Lindsey knows this.  He is “clearly the guy.”  The evil that Wolfram & Hart perpetuates is secondary to its willingness to do so.  It’s not necessary that its employees enjoy evil, it may even be preferable if they don’t.  What’s necessary is that they accept it as the only means to power and, in that acceptance, ensure that real power continues to reside with the senior partners.  Wolfram & Hart gave Lindsey a new hand, a clear symbol of power and agency.  They also gave it to him with the clear expectation it be wielded at their direction.  Lindsey quits not because he objects to all the evil involved, but because he doesn’t agree to the terms.  Unable to attain real power within the firm, he’ll go looking for it elsewhere.  Where Angel is devoted to helping the helpless, Lindsey’s merely committed to not being one of them.

Final Thoughts

I’m going to stray into spoilers by the end of these Final Thoughts, consider yourselves warned.

Loved all the moaning from the gang about the possibility of having to hear Angel sing.

Speaking of Caritas, The Host sure seems to be appearing a little too frequently to be only a “recurring character.”  Not that I’m complaining, Lorne rocks, but he’d make a lot more sense once he became a full-fledged member of the team.

Nice to see Wolfram & Hart representing some more mundane evil this week.  It’s a good reminder that, in this world, “evil” isn’t limited to demons.
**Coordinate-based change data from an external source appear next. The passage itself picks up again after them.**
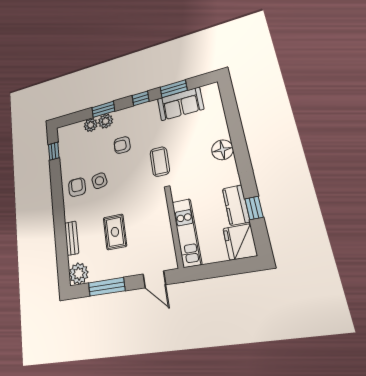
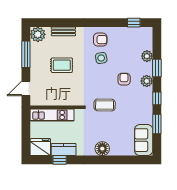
sofa: (180, 104) -> (144, 140), moved
plant: (106, 121) -> (147, 81), moved

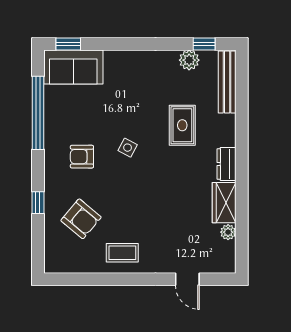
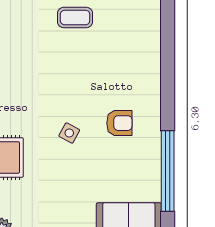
window: (38, 203) -> (168, 72), removed
armchair: (81, 219) -> (120, 55), removed

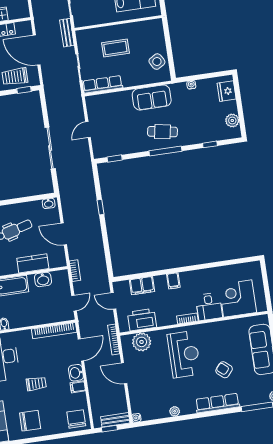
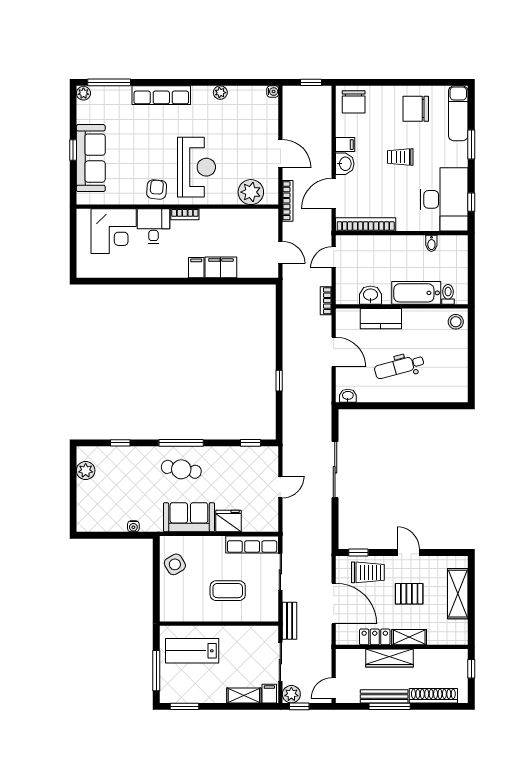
fridge: (227, 91) -> (228, 521), moved, turned -90
filing cabinet: (142, 286) -> (221, 267), moved
printer: (142, 320) -> (246, 222), removed
reception desk: (184, 354) -> (197, 167), turned 180
armchair: (224, 370) -> (157, 189), moved, turned -126
bench: (115, 420) -> (301, 93), removed

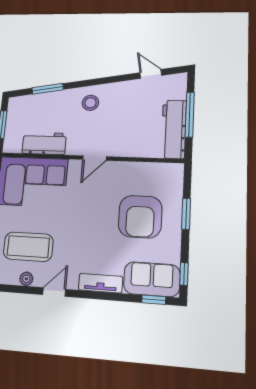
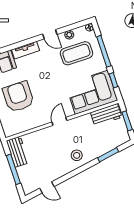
workbench: (174, 129) -> (18, 152), width x0.73
workbench: (44, 143) -> (106, 115), moved
door: (54, 292) -> (50, 34), hinge flipped

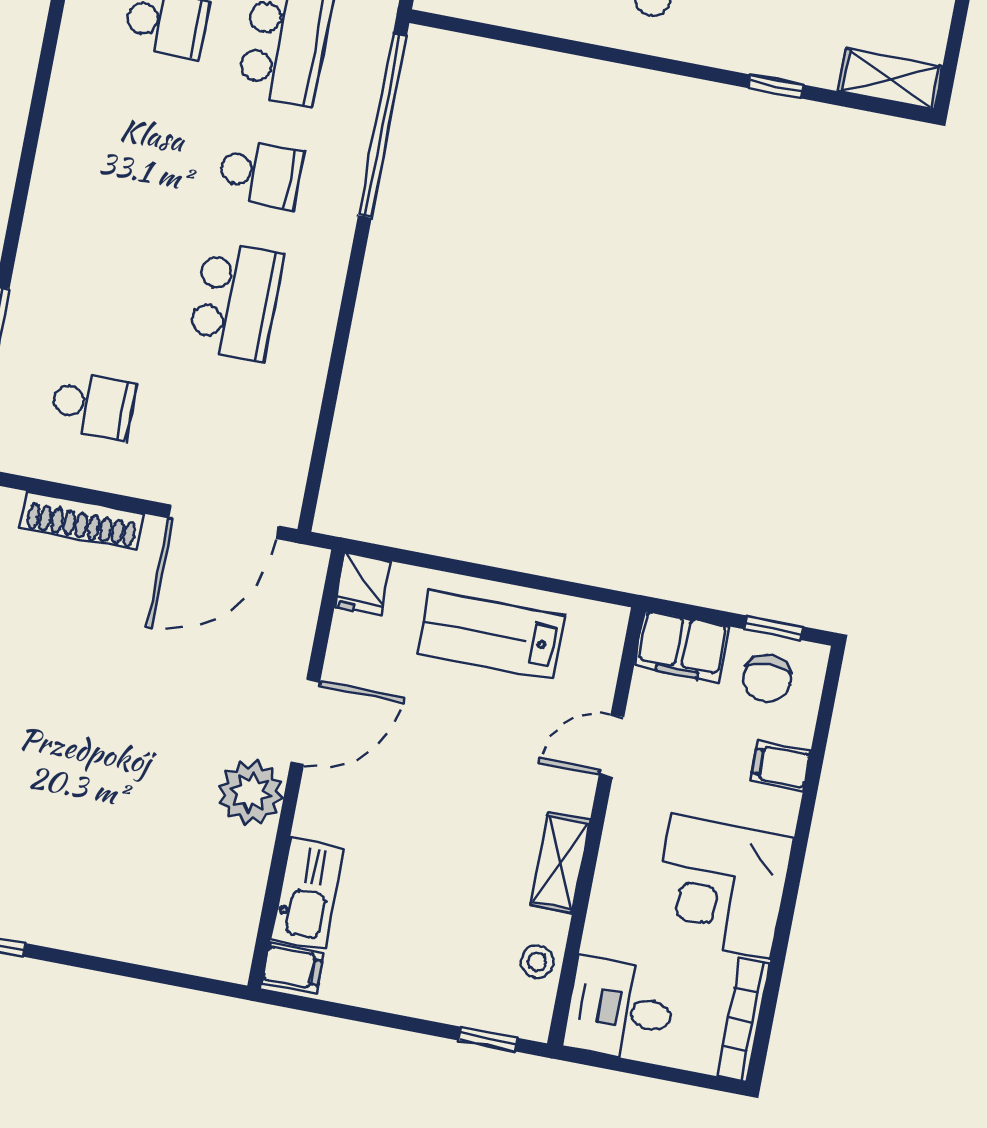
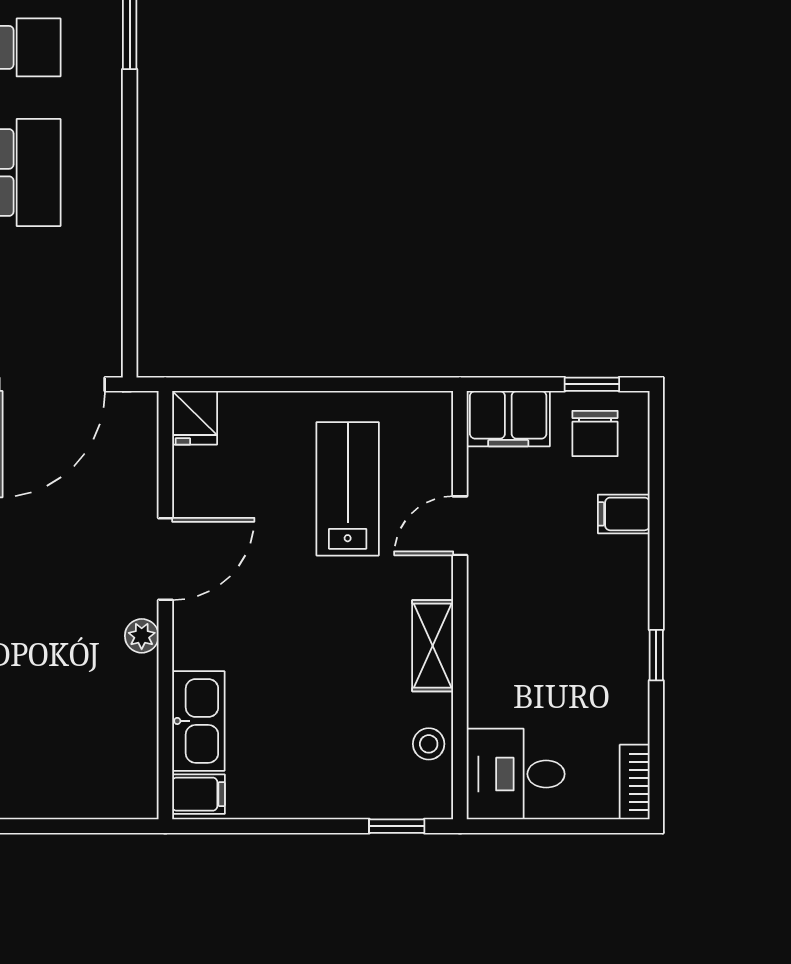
lab bench: (491, 635) -> (348, 489), moved, turned 90
plant: (251, 793) -> (142, 636), width x0.53, depth x0.53
corner desk: (721, 886) -> (590, 639), removed
window: (786, 916) -> (656, 655), added
bookcase: (743, 1020) -> (635, 782), width x0.64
I really do think that Lindsey’s motives for leaving are precisely what make Wolfram & Hart’s favourite son.  Lindsey is, ultimately, a true believer in Holland’s power equation and, as a true believer, he’s necessarily at odds with his own masters as he tries to reshape the power dynamic in his favour.  It’s why the firm would rather use him than kill him and why, inevitably, he comes back in season five, where the idea of “necessary evil” is more thoroughly explored.